Work instructions - What you return must match the listing exactly, with every image removed.

Data for this exercise -
------------------------

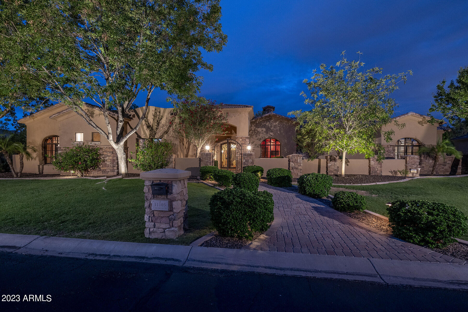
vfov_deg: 73.7
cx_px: 234
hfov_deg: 96.7
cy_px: 156
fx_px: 208
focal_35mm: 16
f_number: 6.3
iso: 1600
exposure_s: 2.5
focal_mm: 16
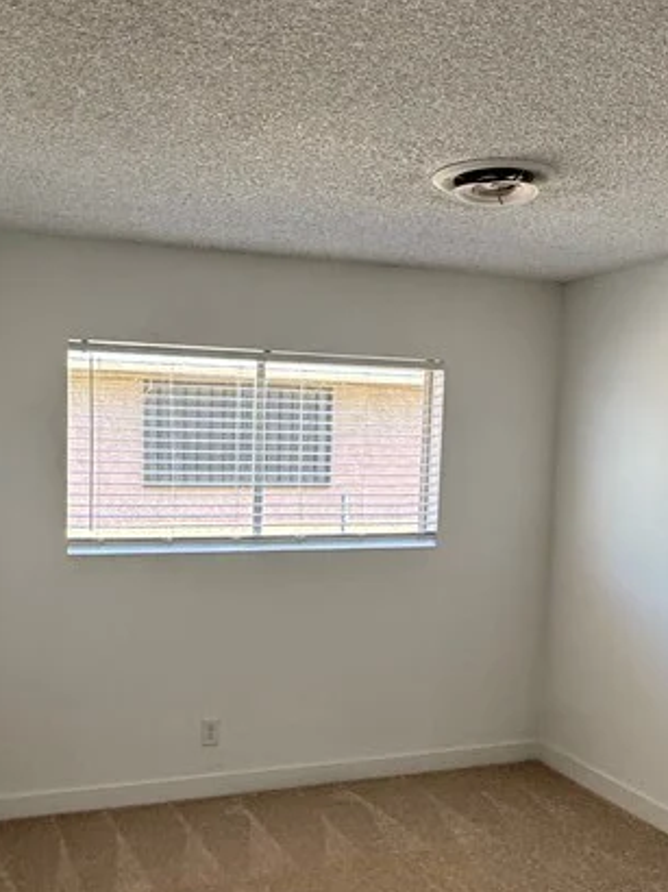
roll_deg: -1.3
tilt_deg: -6.9
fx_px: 901
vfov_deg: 52.3
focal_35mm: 35
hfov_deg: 40.5
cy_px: 535
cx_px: 272
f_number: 2.2
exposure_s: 1/99
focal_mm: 2.22
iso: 50
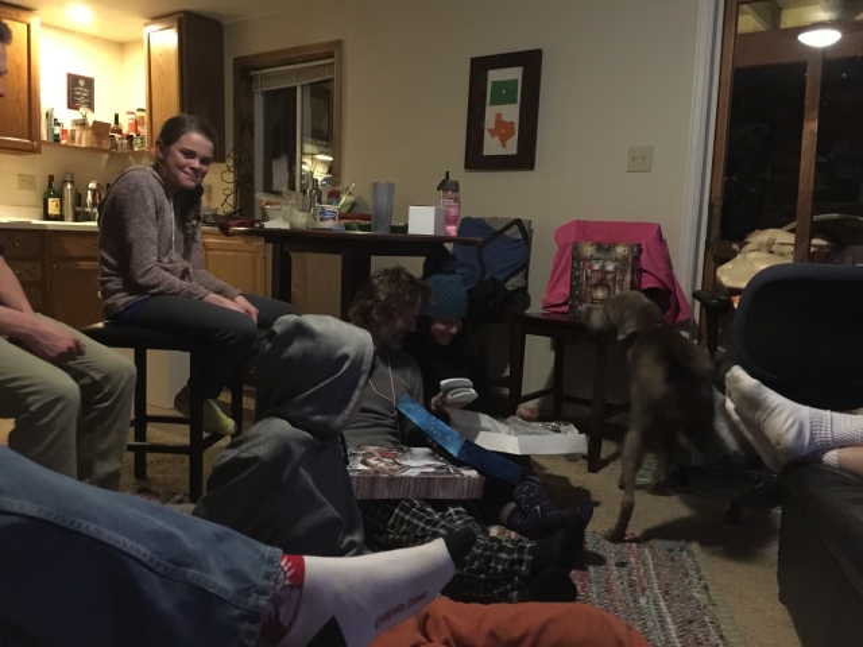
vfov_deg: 48.2
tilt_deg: -5.7
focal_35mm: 29
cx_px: 432
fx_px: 723
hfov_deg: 61.7
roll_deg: -2.4
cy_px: 324
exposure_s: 1/4
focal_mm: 4.15
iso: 250
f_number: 2.2
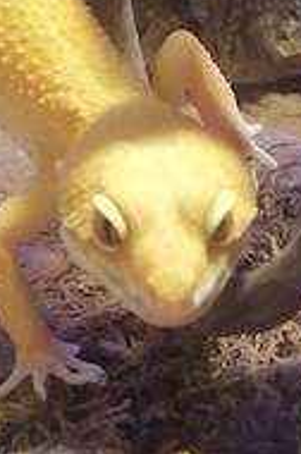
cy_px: -19
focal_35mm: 158
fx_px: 1989
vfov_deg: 12.8
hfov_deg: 8.6
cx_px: -33
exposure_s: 1/20
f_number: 1.8
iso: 500
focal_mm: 3.95
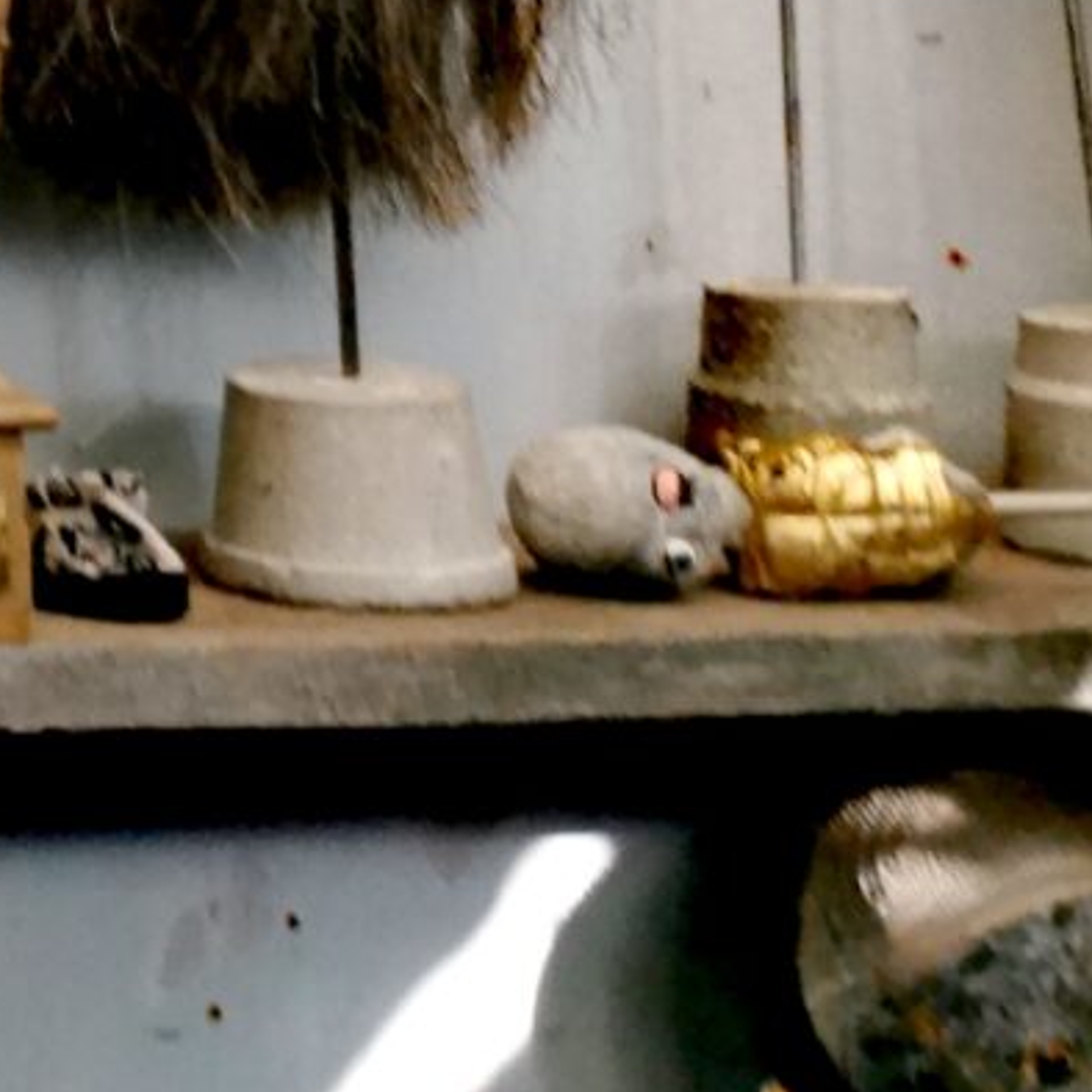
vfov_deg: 10.0
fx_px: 5532
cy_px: -1455
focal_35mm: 155
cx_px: -1968
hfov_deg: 9.4
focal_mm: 5.56
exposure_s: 1/261
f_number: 1.6
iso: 50
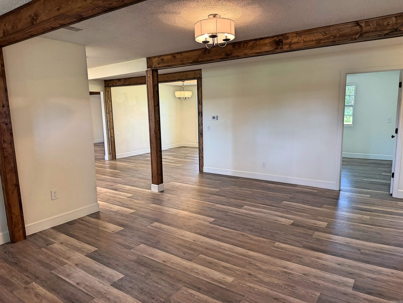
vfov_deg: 56.8
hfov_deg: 71.6
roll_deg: +1.8
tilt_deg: -9.3
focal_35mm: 24
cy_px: 152
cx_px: 202
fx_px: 279
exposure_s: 1/120
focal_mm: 6.76
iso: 200
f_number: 1.78
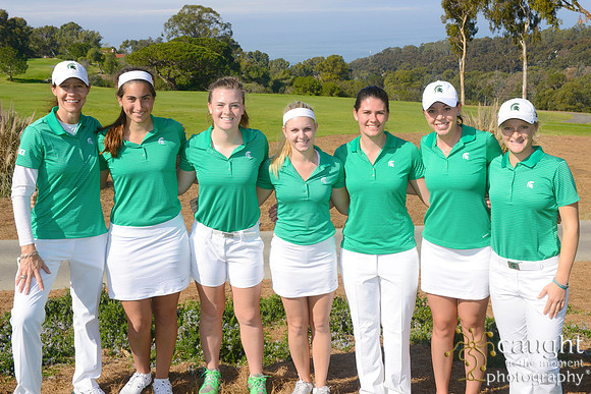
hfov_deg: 46.4
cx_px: 296
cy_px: 197
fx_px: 690
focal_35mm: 42
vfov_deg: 31.9
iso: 250
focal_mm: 42
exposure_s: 1/250
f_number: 14
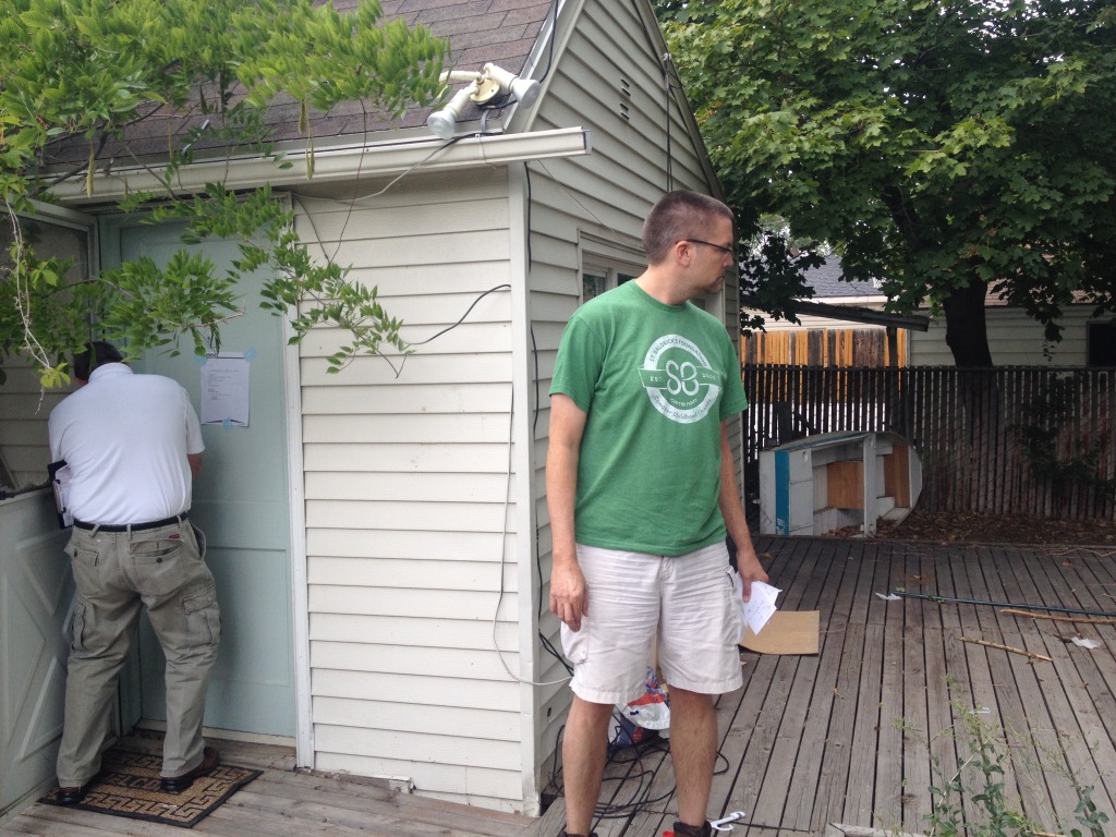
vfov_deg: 40.7
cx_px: 558
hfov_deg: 52.6
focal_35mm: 35
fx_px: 1128
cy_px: 418
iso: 50
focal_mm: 4.28
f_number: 2.4
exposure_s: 1/332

------------------------

Answer -
vfov_deg: 73.7
cx_px: 234
hfov_deg: 96.7
cy_px: 156
fx_px: 208
focal_35mm: 16
f_number: 6.3
iso: 1600
exposure_s: 2.5
focal_mm: 16
roll_deg: -1.3
tilt_deg: -6.9
fx_px: 901
vfov_deg: 52.3
focal_35mm: 35
hfov_deg: 40.5
cy_px: 535
cx_px: 272
f_number: 2.2
exposure_s: 1/99
focal_mm: 2.22
iso: 50
vfov_deg: 48.2
tilt_deg: -5.7
focal_35mm: 29
cx_px: 432
fx_px: 723
hfov_deg: 61.7
roll_deg: -2.4
cy_px: 324
exposure_s: 1/4
focal_mm: 4.15
iso: 250
f_number: 2.2
cy_px: -19
focal_35mm: 158
fx_px: 1989
vfov_deg: 12.8
hfov_deg: 8.6
cx_px: -33
exposure_s: 1/20
f_number: 1.8
iso: 500
focal_mm: 3.95
vfov_deg: 10.0
fx_px: 5532
cy_px: -1455
focal_35mm: 155
cx_px: -1968
hfov_deg: 9.4
focal_mm: 5.56
exposure_s: 1/261
f_number: 1.6
iso: 50
vfov_deg: 56.8
hfov_deg: 71.6
roll_deg: +1.8
tilt_deg: -9.3
focal_35mm: 24
cy_px: 152
cx_px: 202
fx_px: 279
exposure_s: 1/120
focal_mm: 6.76
iso: 200
f_number: 1.78
hfov_deg: 46.4
cx_px: 296
cy_px: 197
fx_px: 690
focal_35mm: 42
vfov_deg: 31.9
iso: 250
focal_mm: 42
exposure_s: 1/250
f_number: 14
vfov_deg: 40.7
cx_px: 558
hfov_deg: 52.6
focal_35mm: 35
fx_px: 1128
cy_px: 418
iso: 50
focal_mm: 4.28
f_number: 2.4
exposure_s: 1/332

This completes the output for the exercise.